# WHAT YOU HAVE TO DO:
Turn the records into a JSON list of strings with one string per line, leaving out blank lines. Begin at the first line of the records and stop after the line that contains "afsluiting. Voor de".

# DATASET RECORDS:
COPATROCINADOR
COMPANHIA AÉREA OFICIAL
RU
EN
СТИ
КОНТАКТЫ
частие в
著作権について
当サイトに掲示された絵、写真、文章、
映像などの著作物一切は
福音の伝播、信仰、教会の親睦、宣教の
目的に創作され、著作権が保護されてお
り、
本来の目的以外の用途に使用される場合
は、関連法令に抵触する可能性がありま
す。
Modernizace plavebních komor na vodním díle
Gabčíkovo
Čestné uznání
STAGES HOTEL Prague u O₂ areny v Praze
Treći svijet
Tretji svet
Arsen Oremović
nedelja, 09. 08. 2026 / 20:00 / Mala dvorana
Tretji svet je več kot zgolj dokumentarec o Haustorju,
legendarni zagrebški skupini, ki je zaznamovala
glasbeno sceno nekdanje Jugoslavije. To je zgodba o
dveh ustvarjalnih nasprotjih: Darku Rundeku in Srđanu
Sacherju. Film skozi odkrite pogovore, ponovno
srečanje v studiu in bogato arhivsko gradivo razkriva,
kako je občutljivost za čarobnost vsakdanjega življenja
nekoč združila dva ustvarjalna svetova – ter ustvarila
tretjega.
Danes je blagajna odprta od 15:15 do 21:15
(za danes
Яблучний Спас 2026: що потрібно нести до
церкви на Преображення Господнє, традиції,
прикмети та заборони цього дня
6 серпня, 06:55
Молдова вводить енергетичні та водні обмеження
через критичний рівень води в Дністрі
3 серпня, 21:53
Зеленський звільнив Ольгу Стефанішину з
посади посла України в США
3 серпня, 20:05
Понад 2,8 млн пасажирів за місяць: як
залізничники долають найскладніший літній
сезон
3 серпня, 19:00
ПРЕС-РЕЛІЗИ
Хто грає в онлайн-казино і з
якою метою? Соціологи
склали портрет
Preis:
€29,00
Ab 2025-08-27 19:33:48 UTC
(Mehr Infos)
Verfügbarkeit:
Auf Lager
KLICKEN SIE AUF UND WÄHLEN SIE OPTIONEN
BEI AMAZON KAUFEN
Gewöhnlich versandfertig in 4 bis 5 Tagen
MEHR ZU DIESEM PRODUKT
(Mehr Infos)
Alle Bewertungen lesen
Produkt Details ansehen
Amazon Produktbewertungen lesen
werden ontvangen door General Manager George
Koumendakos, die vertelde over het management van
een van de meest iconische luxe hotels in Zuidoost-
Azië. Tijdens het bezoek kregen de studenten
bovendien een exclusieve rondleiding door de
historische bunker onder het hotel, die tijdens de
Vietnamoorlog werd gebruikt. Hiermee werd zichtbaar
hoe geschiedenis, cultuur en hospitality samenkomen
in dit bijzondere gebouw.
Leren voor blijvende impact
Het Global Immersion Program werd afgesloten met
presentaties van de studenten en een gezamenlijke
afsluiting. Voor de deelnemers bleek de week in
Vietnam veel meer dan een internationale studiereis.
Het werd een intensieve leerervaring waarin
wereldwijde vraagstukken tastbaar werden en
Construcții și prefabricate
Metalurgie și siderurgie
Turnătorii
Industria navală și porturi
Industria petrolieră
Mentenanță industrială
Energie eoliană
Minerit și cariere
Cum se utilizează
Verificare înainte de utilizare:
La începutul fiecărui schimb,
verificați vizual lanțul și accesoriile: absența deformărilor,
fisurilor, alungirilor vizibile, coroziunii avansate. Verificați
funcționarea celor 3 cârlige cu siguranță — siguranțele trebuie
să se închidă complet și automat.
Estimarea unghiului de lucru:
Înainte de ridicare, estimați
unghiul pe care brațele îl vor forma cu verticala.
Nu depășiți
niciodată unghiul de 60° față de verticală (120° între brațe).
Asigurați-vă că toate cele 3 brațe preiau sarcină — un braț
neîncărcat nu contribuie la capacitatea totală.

# TASK ANSWER:
[
  "COPATROCINADOR",
  "COMPANHIA AÉREA OFICIAL",
  "RU",
  "EN",
  "СТИ",
  "КОНТАКТЫ",
  "частие в",
  "著作権について",
  "当サイトに掲示された絵、写真、文章、",
  "映像などの著作物一切は",
  "福音の伝播、信仰、教会の親睦、宣教の",
  "目的に創作され、著作権が保護されてお",
  "り、",
  "本来の目的以外の用途に使用される場合",
  "は、関連法令に抵触する可能性がありま",
  "す。",
  "Modernizace plavebních komor na vodním díle",
  "Gabčíkovo",
  "Čestné uznání",
  "STAGES HOTEL Prague u O₂ areny v Praze",
  "Treći svijet",
  "Tretji svet",
  "Arsen Oremović",
  "nedelja, 09. 08. 2026 / 20:00 / Mala dvorana",
  "Tretji svet je več kot zgolj dokumentarec o Haustorju,",
  "legendarni zagrebški skupini, ki je zaznamovala",
  "glasbeno sceno nekdanje Jugoslavije. To je zgodba o",
  "dveh ustvarjalnih nasprotjih: Darku Rundeku in Srđanu",
  "Sacherju. Film skozi odkrite pogovore, ponovno",
  "srečanje v studiu in bogato arhivsko gradivo razkriva,",
  "kako je občutljivost za čarobnost vsakdanjega življenja",
  "nekoč združila dva ustvarjalna svetova – ter ustvarila",
  "tretjega.",
  "Danes je blagajna odprta od 15:15 do 21:15",
  "(za danes",
  "Яблучний Спас 2026: що потрібно нести до",
  "церкви на Преображення Господнє, традиції,",
  "прикмети та заборони цього дня",
  "6 серпня, 06:55",
  "Молдова вводить енергетичні та водні обмеження",
  "через критичний рівень води в Дністрі",
  "3 серпня, 21:53",
  "Зеленський звільнив Ольгу Стефанішину з",
  "посади посла України в США",
  "3 серпня, 20:05",
  "Понад 2,8 млн пасажирів за місяць: як",
  "залізничники долають найскладніший літній",
  "сезон",
  "3 серпня, 19:00",
  "ПРЕС-РЕЛІЗИ",
  "Хто грає в онлайн-казино і з",
  "якою метою? Соціологи",
  "склали портрет",
  "Preis:",
  "€29,00",
  "Ab 2025-08-27 19:33:48 UTC",
  "(Mehr Infos)",
  "Verfügbarkeit:",
  "Auf Lager",
  "KLICKEN SIE AUF UND WÄHLEN SIE OPTIONEN",
  "BEI AMAZON KAUFEN",
  "Gewöhnlich versandfertig in 4 bis 5 Tagen",
  "MEHR ZU DIESEM PRODUKT",
  "(Mehr Infos)",
  "Alle Bewertungen lesen",
  "Produkt Details ansehen",
  "Amazon Produktbewertungen lesen",
  "werden ontvangen door General Manager George",
  "Koumendakos, die vertelde over het management van",
  "een van de meest iconische luxe hotels in Zuidoost-",
  "Azië. Tijdens het bezoek kregen de studenten",
  "bovendien een exclusieve rondleiding door de",
  "historische bunker onder het hotel, die tijdens de",
  "Vietnamoorlog werd gebruikt. Hiermee werd zichtbaar",
  "hoe geschiedenis, cultuur en hospitality samenkomen",
  "in dit bijzondere gebouw.",
  "Leren voor blijvende impact",
  "Het Global Immersion Program werd afgesloten met",
  "presentaties van de studenten en een gezamenlijke",
  "afsluiting. Voor de deelnemers bleek de week in"
]